Other airline operators including Cathay Pacific Airways, Korean Air Lines, and Malaysian Airline System are following suit to help counter jet fuel prices. They have gone up thirty percent on two years. Like I said before, it's all about the bottom line. Airline executives reason that in the face of more fuel efficient planes, it doesn't make any sense to keep old fuel guzzlers like the 747 flying.
Cathay Pacific is getting rid of twenty one of it's fleet of 747s - as fast as it can. Nine will be axed through 2014 in favour of Boeing 777s for long haul flights;they will also be ordering the newer larger 747-8s for freight, which are larger and more fuel efficient - but no more 747s! As mentioned previously, it's all about the maths. An Airbus A380 will burn 1,181 barrels of jet fuel flying from London to Kuala Lumpur. The 747 will burn 999 barrels of fuel to carry 359 passengers the same journey.It's sad but true. And thus the Queen of the skies finds herself booted off her throne;fortunately for another of her stable mates, mainly the Dreamliner, but also the A380. It is still the case, that airlines which still rely on 747-400 series are left at a disadvantage with regards to fuel economies and the lack of prestige, according to Mr Wong of QUBSF(Quantas Airways). It was him who said ''It takes an A380 to beat an A380.''
I'm sorry, your faded majesty.
My initial query, was what British Airways thought they were doing, buying so many Dreamliners at once, which left me thinking 'are you crazy?' and 'WHY?'
I'll give the final part of this article over to the rationale of Willie Walsh, the head of International Airlines Group. British Airways will retire the last of its 747s in ten years time.Of the Boeing 747 he says,
"It's a great aircraft. Customers love it,"the chief executive of BA's parent, International Consolidated Airlines Group comments.
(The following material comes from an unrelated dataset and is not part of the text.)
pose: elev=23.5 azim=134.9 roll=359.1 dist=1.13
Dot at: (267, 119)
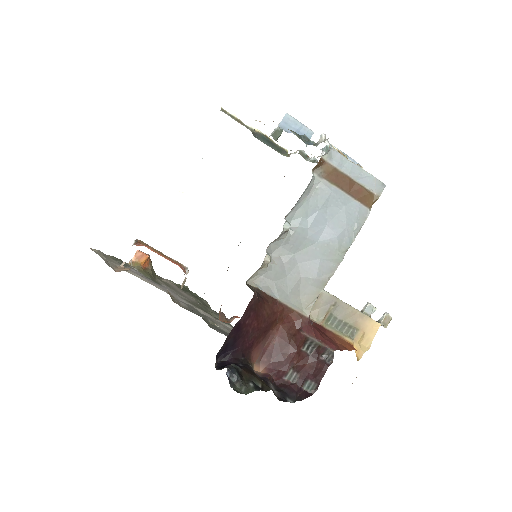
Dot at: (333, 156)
"We could replace some of them with 777-300ERs, which we are doing, but we are not looking to replace all of them." British Airways has since placed an order for twelve Airbus A380s, which will be delivered next year.
It strikes me NOW that as I look through my kitchen window, and watch the Boeing 747-400s banking to the right to connect to the flight path that leads them to Heathrow, that I am looking at an endangered species flying inexorably to extinction. I must admit to being a bit heartbroken here at http://rickymaes-things-that-fly.blogspot.co.uk. My research seems to suggest, that airlines are pushing these fading Queens of the Sky off the nearest cliffs asap in the name of the bottom line and fuel economy. How very, very sad. Indeed, the end of an era is nigh for the once iconic 'Queen of the Sky'.